Borrowers need to meet certain eligibility criteria for getting housing loan from banks and financial organisations. The eligibility criteria set by banks and Housing Finance Companies are too high to reduce the number of non-functioning assets of the financial organisations. These eligibility criteria include a good credit score, work experience, the person’s income, previous loans if any, citizenship, and much more.

 In addition, various documents need to be submitted by them to the loan provider to prove their eligibility. These include KYC documents, Income proofs, passport size photographs, and proof of the existence of business from the last five years (in the case of self-employed individuals), account statements, and much more. Loan is not granted to the people who cannot prove their eligibility.

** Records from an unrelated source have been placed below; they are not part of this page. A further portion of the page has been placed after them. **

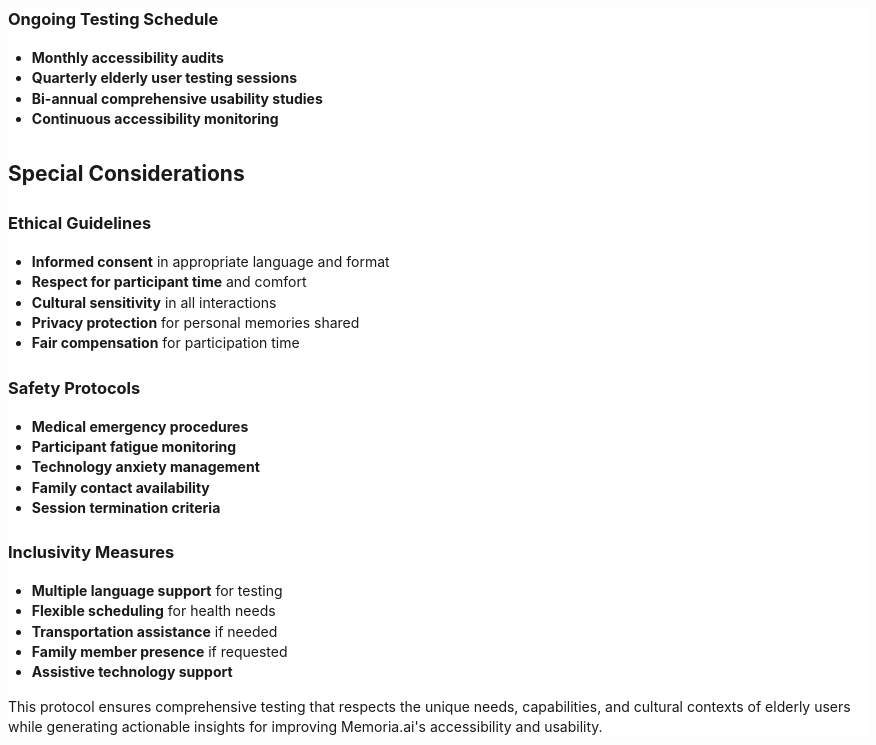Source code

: ### Ongoing Testing Schedule
- **Monthly accessibility audits**
- **Quarterly elderly user testing sessions**
- **Bi-annual comprehensive usability studies**
- **Continuous accessibility monitoring**

## Special Considerations

### Ethical Guidelines
- **Informed consent** in appropriate language and format
- **Respect for participant time** and comfort
- **Cultural sensitivity** in all interactions
- **Privacy protection** for personal memories shared
- **Fair compensation** for participation time

### Safety Protocols
- **Medical emergency procedures**
- **Participant fatigue monitoring**
- **Technology anxiety management**
- **Family contact availability**
- **Session termination criteria**

### Inclusivity Measures
- **Multiple language support** for testing
- **Flexible scheduling** for health needs
- **Transportation assistance** if needed
- **Family member presence** if requested
- **Assistive technology support**

This protocol ensures comprehensive testing that respects the unique needs, capabilities, and cultural contexts of elderly users while generating actionable insights for improving Memoria.ai's accessibility and usability.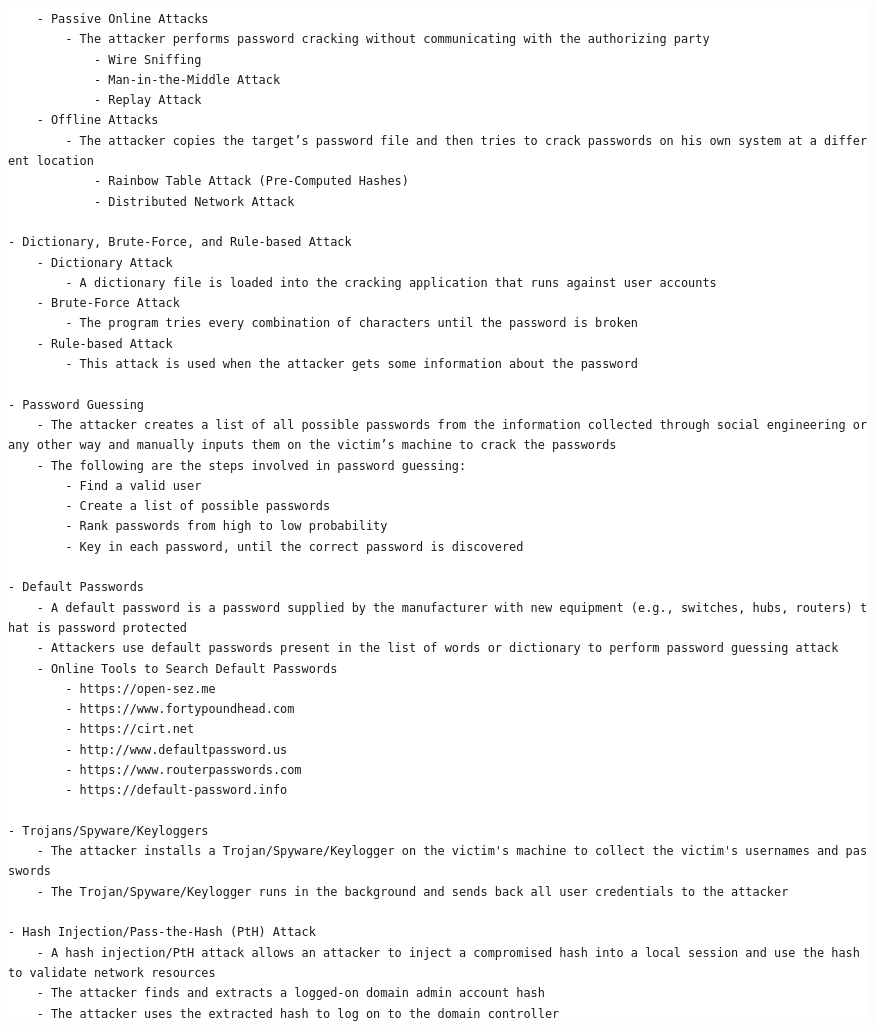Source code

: 		- Passive Online Attacks 
			- The attacker performs password cracking without communicating with the authorizing party
				- Wire Sniffing
				- Man-in-the-Middle Attack
				- Replay Attack
		- Offline Attacks
			- The attacker copies the target’s password file and then tries to crack passwords on his own system at a different location
				- Rainbow Table Attack (Pre-Computed Hashes)
				- Distributed Network Attack

	- Dictionary, Brute-Force, and Rule-based Attack
		- Dictionary Attack
			- A dictionary file is loaded into the cracking application that runs against user accounts
		- Brute-Force Attack
			- The program tries every combination of characters until the password is broken
		- Rule-based Attack
			- This attack is used when the attacker gets some information about the password

	- Password Guessing
		- The attacker creates a list of all possible passwords from the information collected through social engineering or any other way and manually inputs them on the victim’s machine to crack the passwords
		- The following are the steps involved in password guessing:
			- Find a valid user
			- Create a list of possible passwords
			- Rank passwords from high to low probability
			- Key in each password, until the correct password is discovered

	- Default Passwords
		- A default password is a password supplied by the manufacturer with new equipment (e.g., switches, hubs, routers) that is password protected
		- Attackers use default passwords present in the list of words or dictionary to perform password guessing attack
		- Online Tools to Search Default Passwords
			- https://open-sez.me
			- https://www.fortypoundhead.com
			- https://cirt.net
			- http://www.defaultpassword.us
			- https://www.routerpasswords.com
			- https://default-password.info

	- Trojans/Spyware/Keyloggers
		- The attacker installs a Trojan/Spyware/Keylogger on the victim's machine to collect the victim's usernames and passwords
		- The Trojan/Spyware/Keylogger runs in the background and sends back all user credentials to the attacker

	- Hash Injection/Pass-the-Hash (PtH) Attack
		- A hash injection/PtH attack allows an attacker to inject a compromised hash into a local session and use the hash to validate network resources
		- The attacker finds and extracts a logged-on domain admin account hash
		- The attacker uses the extracted hash to log on to the domain controller
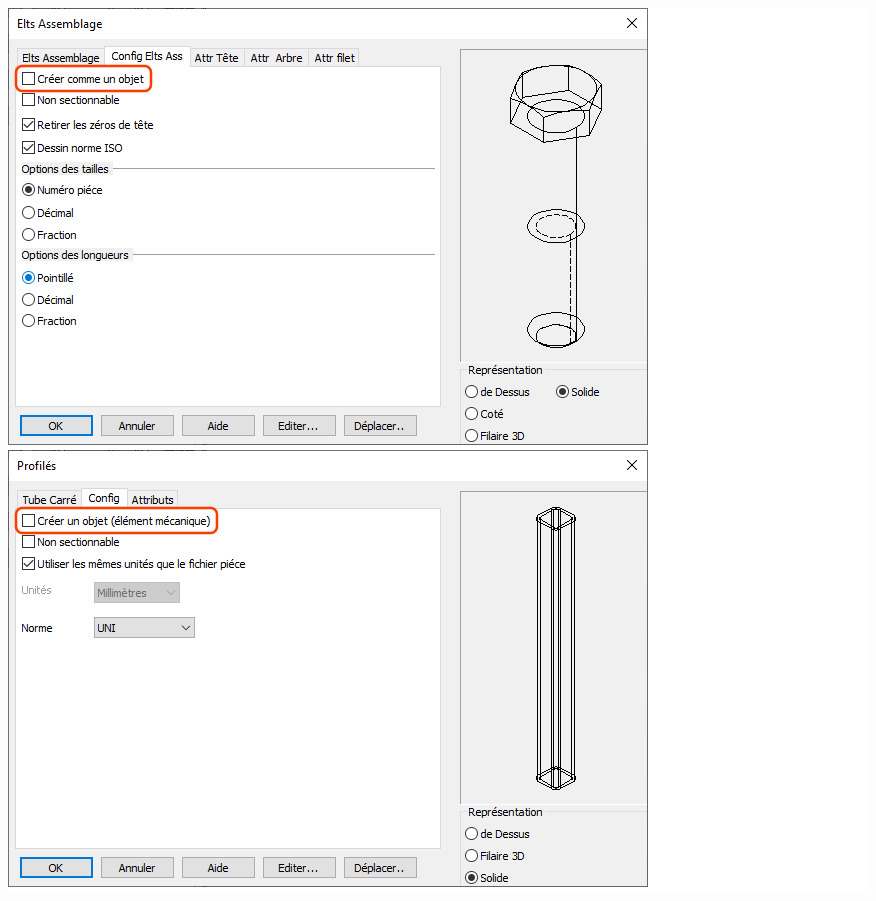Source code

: ![../assets/images_fiches/kc_2020_sp1/b1.png](../assets/images_fiches/kc_2020_sp1/b1.png ":size=400") ![../assets/images_fiches/kc_2020_sp1/b2.png](../assets/images_fiches/kc_2020_sp1/b2.png ":size=400")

Various factors help in increasing the home loan eligibility, which includes the following:


  • Adding a co-applicant, in this case, if a person is not eligible as per the financial organisation’s criteria, they can add a co-applicant such as a family member to increase their chances. 


  • Maintaining a credit score above 750, this includes paying regular credit card and debts. If a person has a credit score of around 800, companies tend to provide them loans easily. 


  • Choose a longer tenure, A borrower who chooses a longer term for repayment has more chances of securing a loan than the person who prefers a smaller tenure. 


  • Declare their additional income sources. A person with more income sources gets a loan easily as it shows a high repayment capacity.


If a person wants to increase their chances of meeting the home loan eligibility criteria, they should fulfill all the above criteria. 


With these housing loan facts in hand, the borrower will be able to spot an advantageous deal. A great home loan will include a low-interest rate, a tenor of up to 30 years, a high-value sanction, and a Home Loan Balance Transfer facility. To qualify, simply meet the easy home loan eligibility criteria, and submit the minimal documentation required to process the loan and await loan approval.